Zhu J, Liu J S, Lawrence C E
Wadsworth Center for Laboratories and Research, Albany, NY, USA.
Bioinformatics. 1998;14(1):25-39. doi: 10.1093/bioinformatics/14.1.25.
The selection of a scoring matrix and gap penalty parameters continues to be an important problem in sequence alignment. We describe here an algorithm, the 'Bayes block aligner, which bypasses this requirement. Instead of requiring a fixed set of parameter settings, this algorithm returns the Bayesian posterior probability for the number of gaps and for the scoring matrices in any series of interest. Furthermore, instead of returning the single best alignment for the chosen parameter settings, this algorithm returns the posterior distribution of all alignments considering the full range of gapping and scoring matrices selected, weighing each in proportion to its probability based on the data. We compared the Bayes aligner with the popular Smith-Waterman algorithm with parameter settings from the literature which had been optimized for the identification of structural neighbors, and found that the Bayes aligner correctly identified more structural neighbors. In a detailed examination of the alignment of a pair of kinase and a pair of GTPase sequences, we illustrate the algorithm's potential to identify subsequences that are conserved to different degrees. In addition, this example shows that the Bayes aligner returns an alignment-free assessment of the distance between a pair of sequences.

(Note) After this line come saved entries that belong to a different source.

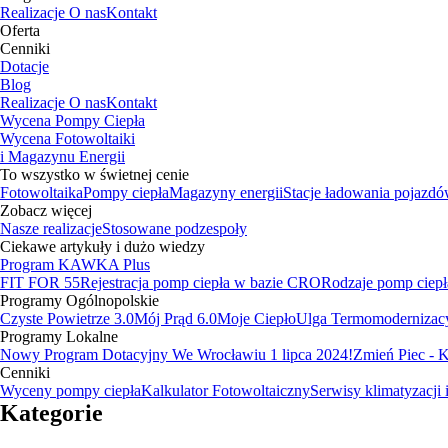
Realizacje
O nas
Kontakt
Oferta
Cenniki
Dotacje
Blog
Realizacje
O nas
Kontakt
Wycena Pompy Ciepła
Wycena Fotowoltaiki
i Magazynu Energii
To wszystko w świetnej cenie
Fotowoltaika
Pompy ciepła
Magazyny energii
Stacje ładowania pojazd
Zobacz więcej
Nasze realizacje
Stosowane podzespoły
Ciekawe artykuły i dużo wiedzy
Program KAWKA Plus
FIT FOR 55
Rejestracja pomp ciepła w bazie CRO
Rodzaje pomp ciepł
Programy Ogólnopolskie
Czyste Powietrze 3.0
Mój Prąd 6.0
Moje Ciepło
Ulga Termomodernizac
Programy Lokalne
Nowy Program Dotacyjny We Wrocławiu 1 lipca 2024!
Zmień Piec -
Cenniki
Wyceny pompy ciepła
Kalkulator Fotowoltaiczny
Serwisy klimatyzacji 
Kategorie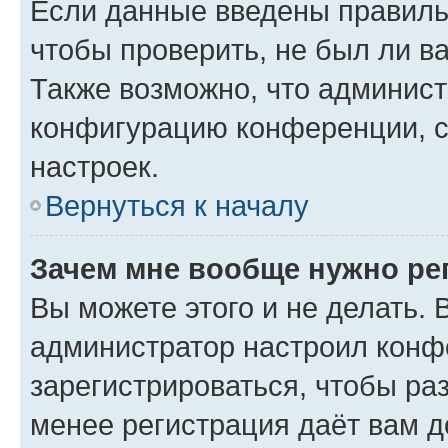
Если данные введены правиль
чтобы проверить, не был ли в
Также возможно, что админис
конфигурацию конференции, с
настроек.
Вернуться к началу
Зачем мне вообще нужно ре
Вы можете этого и не делать. В
администратор настроил конф
зарегистрироваться, чтобы ра
менее регистрация даёт вам 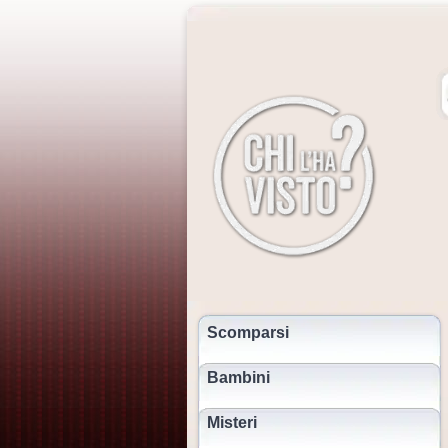
Scomparsi
Bambini
Misteri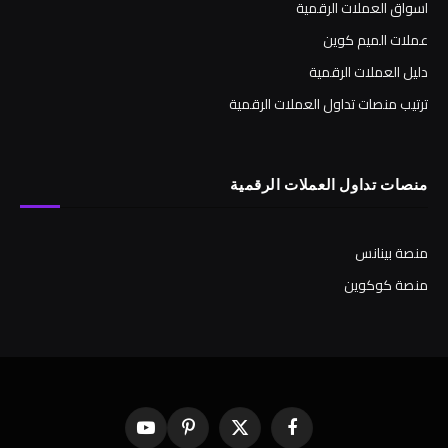
اسواق العملات الرقمية
عملات الميم كوين
دليل العملات الرقمية
ترتيب منصات تداول العملات الرقمية
منصات تداول العملات الرقمية
منصة بينانس
منصة كوكوين
فيسبوك
X
بينتيريست
يوتيوب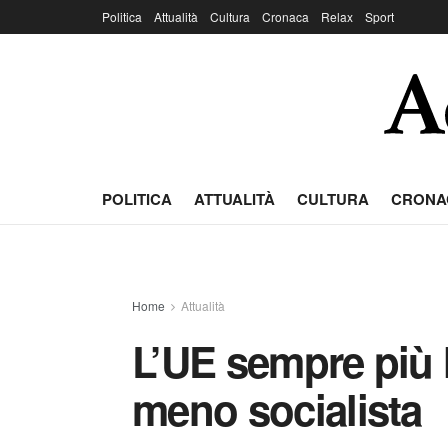
Politica
Attualità
Cultura
Cronaca
Relax
Sport
POLITICA
ATTUALITÀ
CULTURA
CRONA
Home
Attualità
L’UE sempre più
meno socialista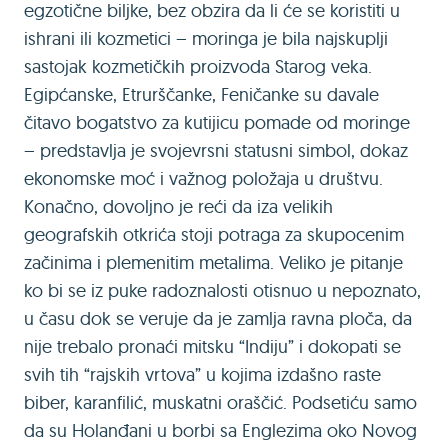
egzotične biljke, bez obzira da li će se koristiti u
ishrani ili kozmetici – moringa je bila najskuplji
sastojak kozmetičkih proizvoda Starog veka.
Egipćanske, Etrurščanke, Feničanke su davale
čitavo bogatstvo za kutijicu pomade od moringe
– predstavlja je svojevrsni statusni simbol, dokaz
ekonomske moć i važnog položaja u društvu.
Konačno, dovoljno je reći da iza velikih
geografskih otkrića stoji potraga za skupocenim
začinima i plemenitim metalima. Veliko je pitanje
ko bi se iz puke radoznalosti otisnuo u nepoznato,
u času dok se veruje da je zamlja ravna ploča, da
nije trebalo pronaći mitsku “Indiju” i dokopati se
svih tih “rajskih vrtova” u kojima izdašno raste
biber, karanfilić, muskatni oraščić. Podsetiću samo
da su Holanđani u borbi sa Englezima oko Novog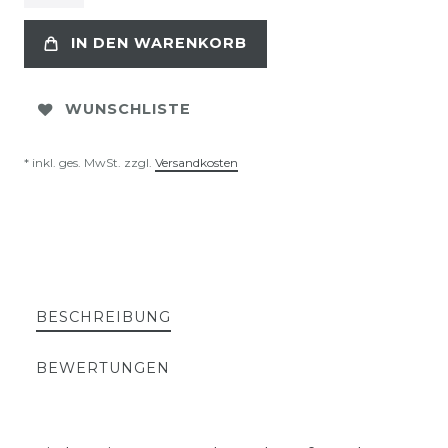
IN DEN WARENKORB
WUNSCHLISTE
* inkl. ges. MwSt. zzgl.
Versandkosten
BESCHREIBUNG
BEWERTUNGEN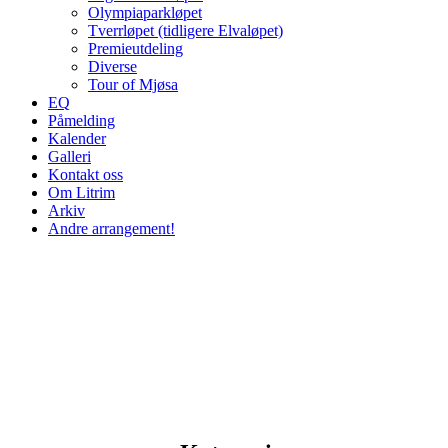
Olympiaparkløpet
Tverrløpet (tidligere Elvaløpet)
Premieutdeling
Diverse
Tour of Mjøsa
EQ
Påmelding
Kalender
Galleri
Kontakt oss
Om Litrim
Arkiv
Andre arrangement!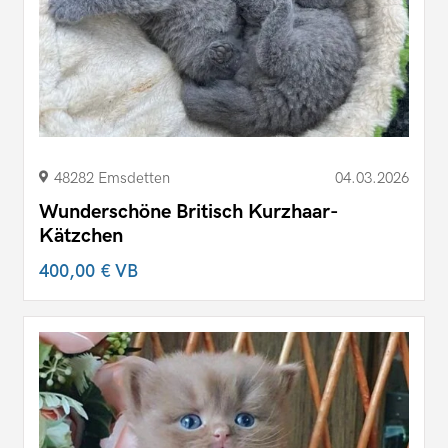
48282 Emsdetten
04.03.2026
Wunderschöne Britisch Kurzhaar-
Kätzchen
400,00 €
VB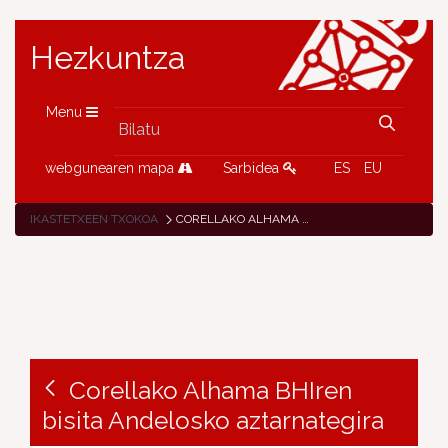
Hezkuntza
Menu
webgunearen mapa
Sarbidea
ES
EU
IKASTETXEEN TXOKOA
CORELLAKO ALHAMA BHIREN BISITA ANDELOSKO AZTARNATEGIRA
Corellako Alhama BHIren
bisita Andelosko aztarnategira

在序列比对中,评分矩阵和空位罚分参数的选择仍然是一个重要问题。我们在此描述一种算法,即“贝叶斯块比对器”,它绕过了这一要求。该算法不要求固定的参数设置集,而是返回任意感兴趣序列系列中空位数量和评分矩阵的贝叶斯后验概率。此外,该算法不是返回所选参数设置下的单一最佳比对结果,而是返回考虑所选空位和评分矩阵全范围的所有比对结果的后验分布,并根据数据按其概率比例对每个结果进行加权。我们将贝叶斯比对器与文献中针对识别结构邻居进行了优化的流行的史密斯-沃特曼算法进行了比较,发现贝叶斯比对器能正确识别更多的结构邻居。在对一对激酶序列和一对GTP酶序列的比对进行详细研究时,我们展示了该算法识别不同程度保守子序列的潜力。此外,这个例子表明贝叶斯比对器返回了一对序列之间距离的无比对评估。